BROWNSVILLE, Brooklyn — What if God was your landlord? That's not quite the case, but as the need for affordable housing increases, more and more churches are getting into the real-estate game.
The Church of God in East Flatbush has served the community for almost 50 years. In that time the congregation has grown to more than 1,600 members forcing the church to double, sometimes triple the number of Sunday services or pack school auditoriums.
Bishop RC Hugh Nelson says the church has grown because of its role for the community is more than spirituality.
"There's a spiritual component of course, but beyond that it's about the welfare of the community," Nelson said.
When the church initially moved to their space in East Flatbush, it took a leap of faith because the congregation wasn't yet big enough to fill the building. But now that they've grown, they're ready to take a new leap for the future.
"We felt that we needed to go to the next level and that was to address some of the existential needs of the city and so affordable housing was on the major priority list," said Nelson.
So Nelson and the church joined a partnership to make the dream a reality.
After purchasing two city blocks in Brownsville, the group broke ground on Ebenezer Plaza. The new development will include 40,000 square feet for the church and more than 500 units of affordable housing.

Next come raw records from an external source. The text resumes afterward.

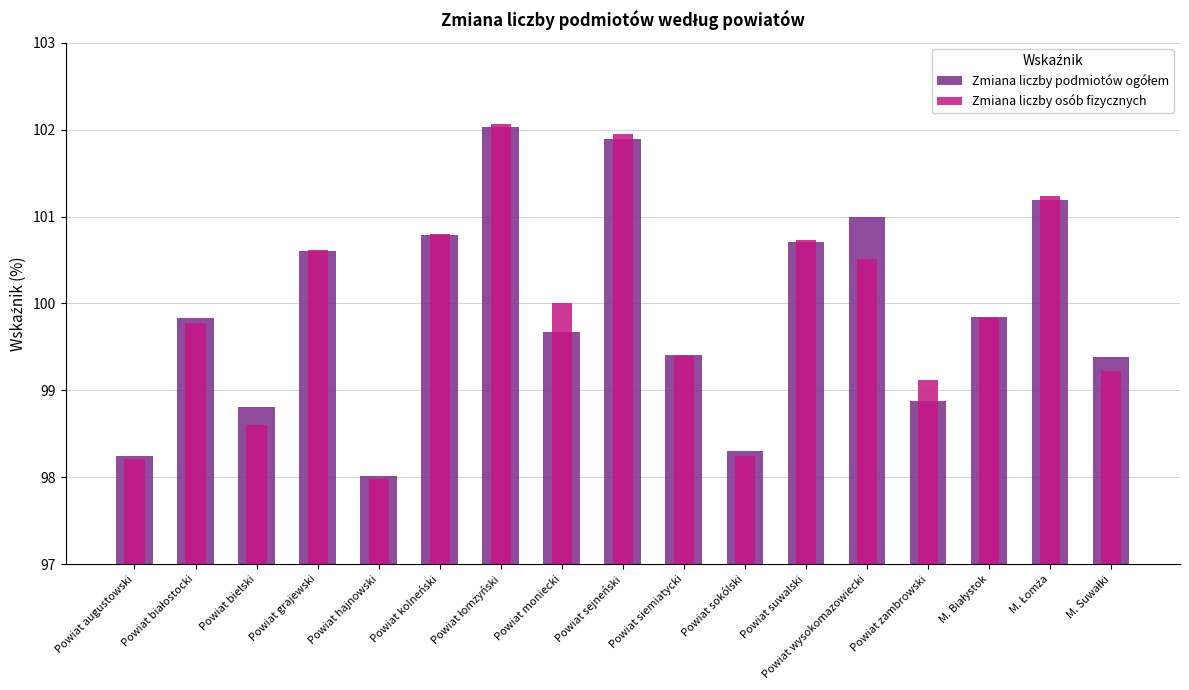

What are all the series names shown in the legend?

Zmiana liczby podmiotów ogółem, Zmiana liczby osób fizycznych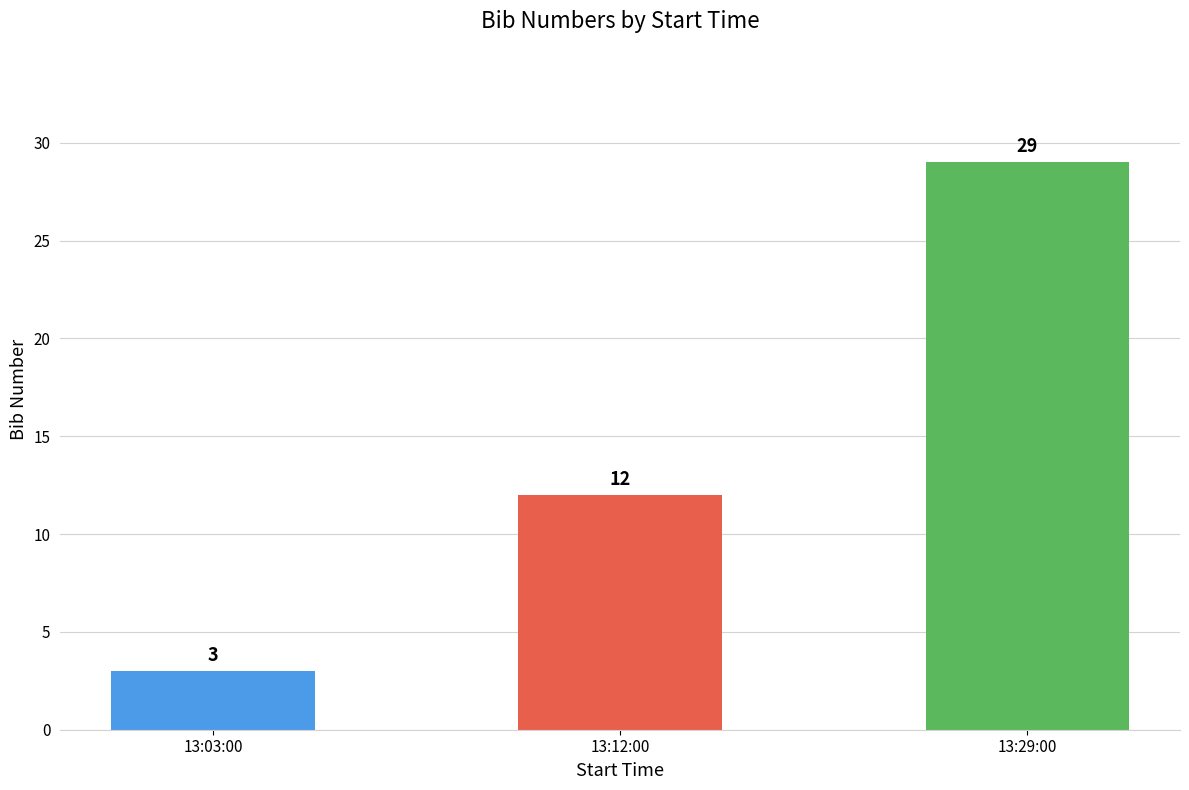

What is the label of the 3rd bar from the left?

13:29:00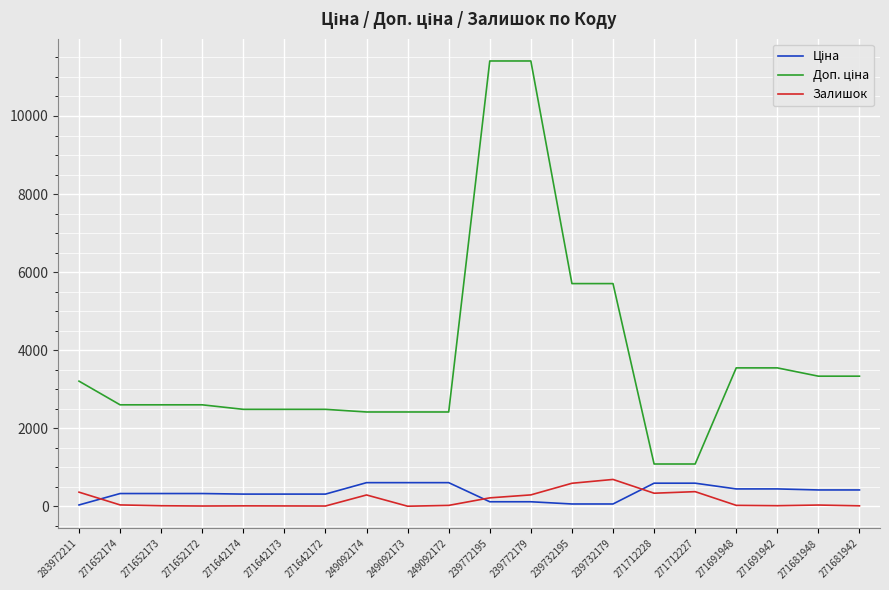

What is the total value across all series at 239772179?

11814.1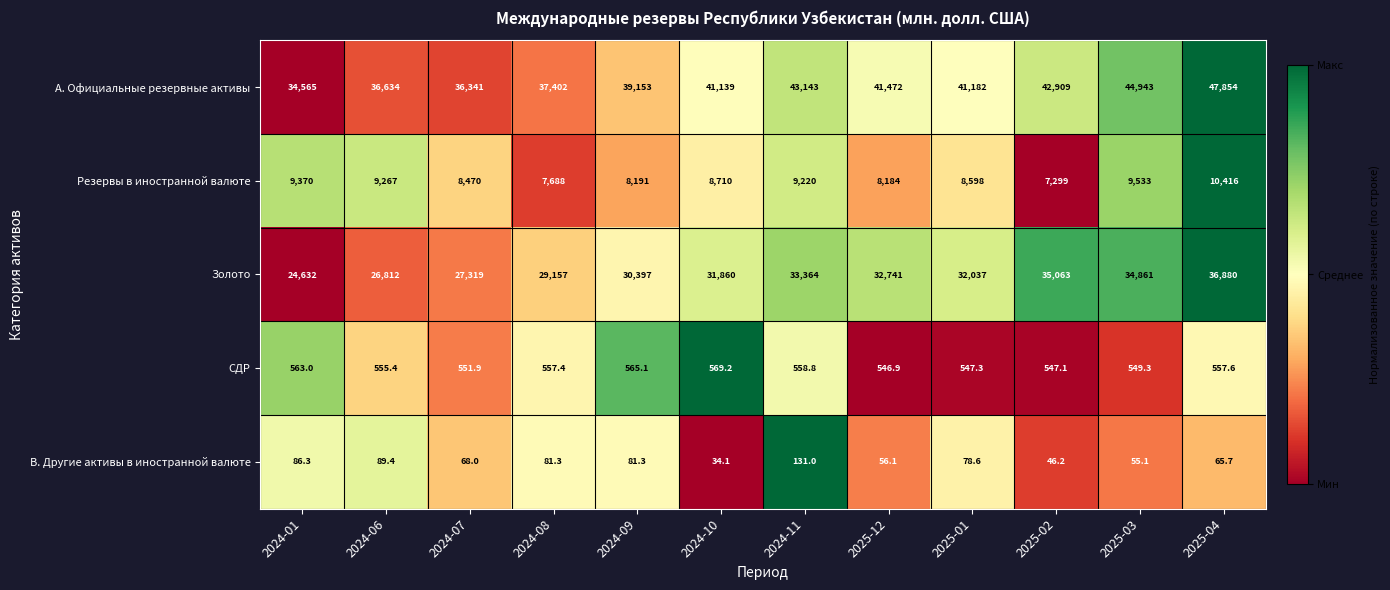

What is the difference between the B. Другие активы в иностранной валюте values at 2024-11 and 2024-09?

49.7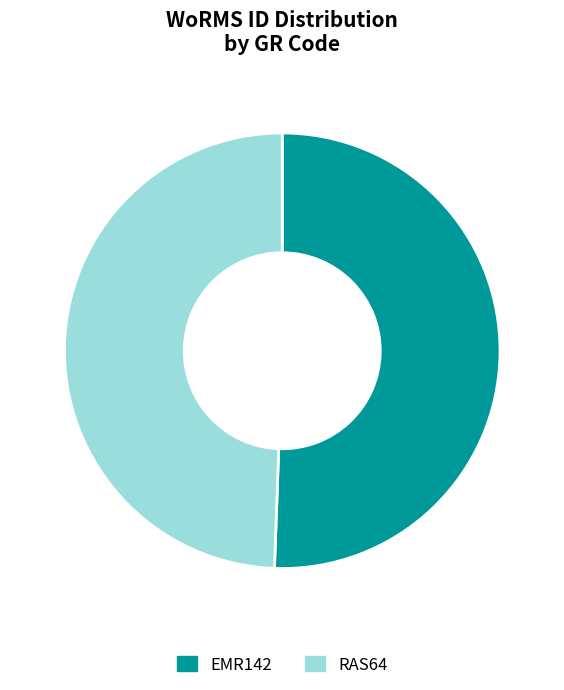

What is the largest slice in the pie chart?

EMR142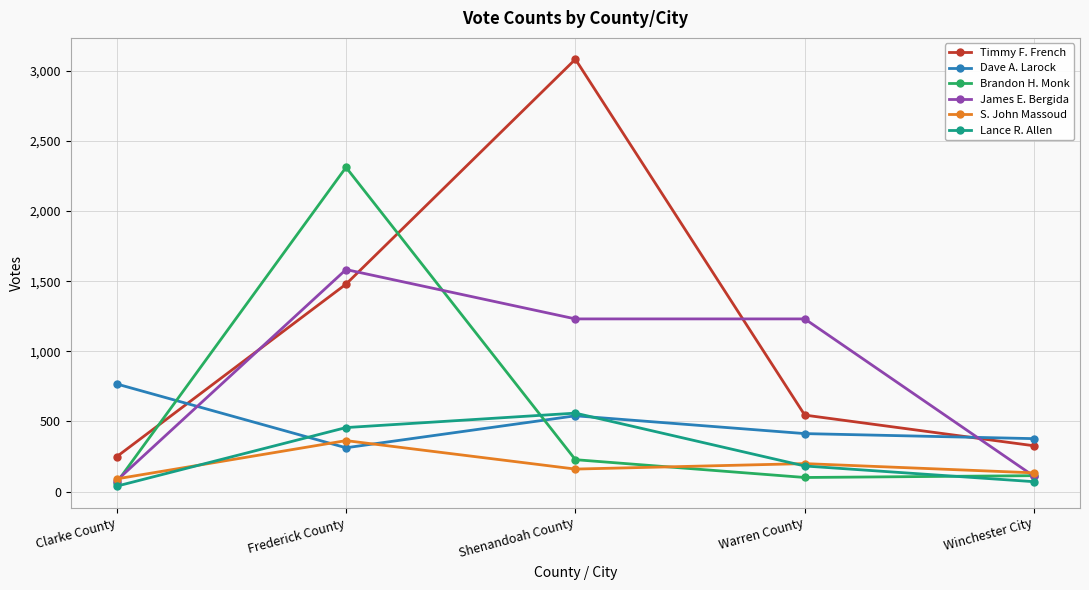

True or false: Lance R. Allen has a value of 122 at Frederick County.

False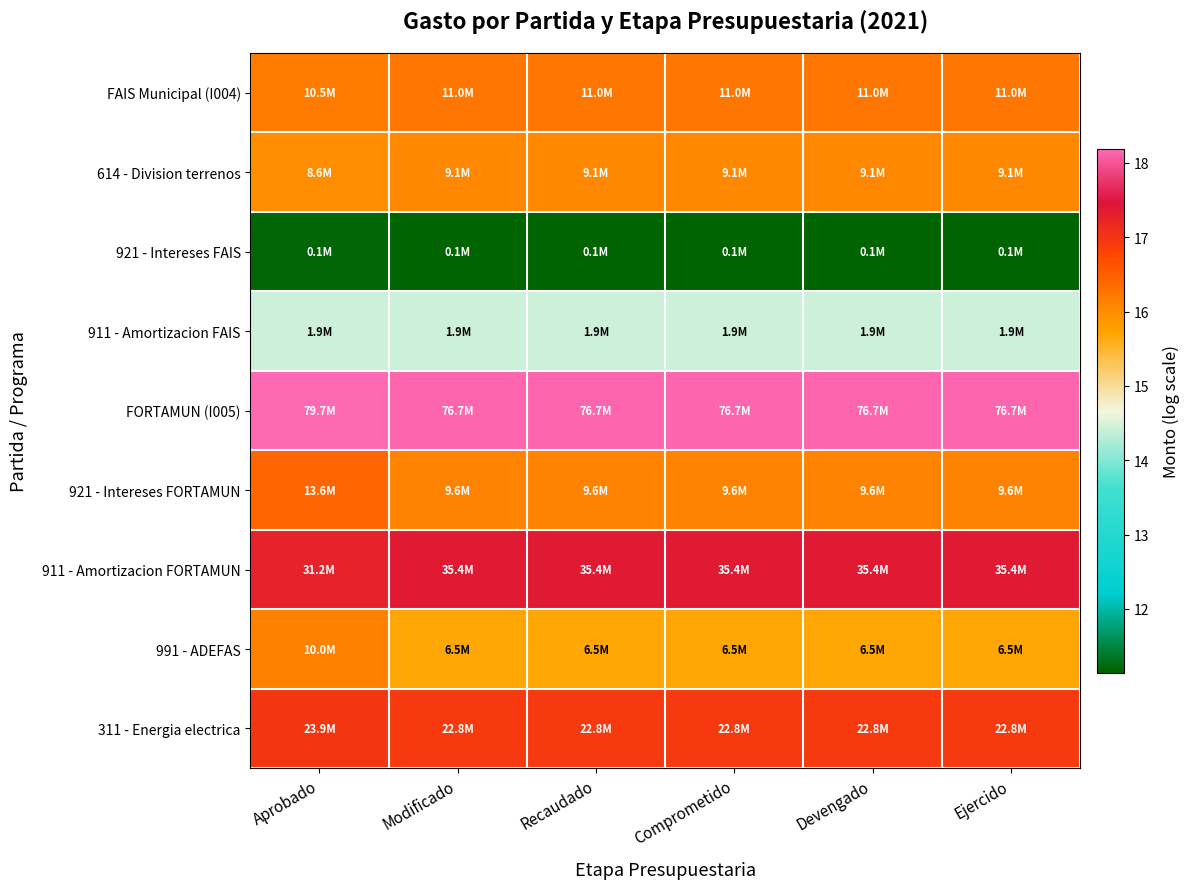

Between Modificado and Comprometido, which series saw the biggest shift?

614 - Division terrenos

"I think this is a tremendous project," said Ericka Keller, a member of Ebenezer Plaza Owners. "The fact that a church had two city blocks and they were willing to not only advance their own mission of a larger community facility where they could provide services but include affordable housing under the Mayor's housing initiative, I think is phenomenal."
Osei Rubie works at National Standard Abstract which specializes in helping faith-based developments. He says more and more religious organizations are getting into the real estate game.
"This trend is growing in such abundance because of the fact that churches like the Church of God in East Flatbush have these properties and parcels and are able to capitalize on it by monetizing it and providing affordable housing," Rubie said
The plans also call for 25,000 square feet of retail space. Since all church owned developments are considered public property, the entire plan had to be approved by the attorney general.
The project is scheduled for completion in 2020, but Nelson says seeing the progress has only strengthened his faith.
"It's a joy to see how far we've come," he said.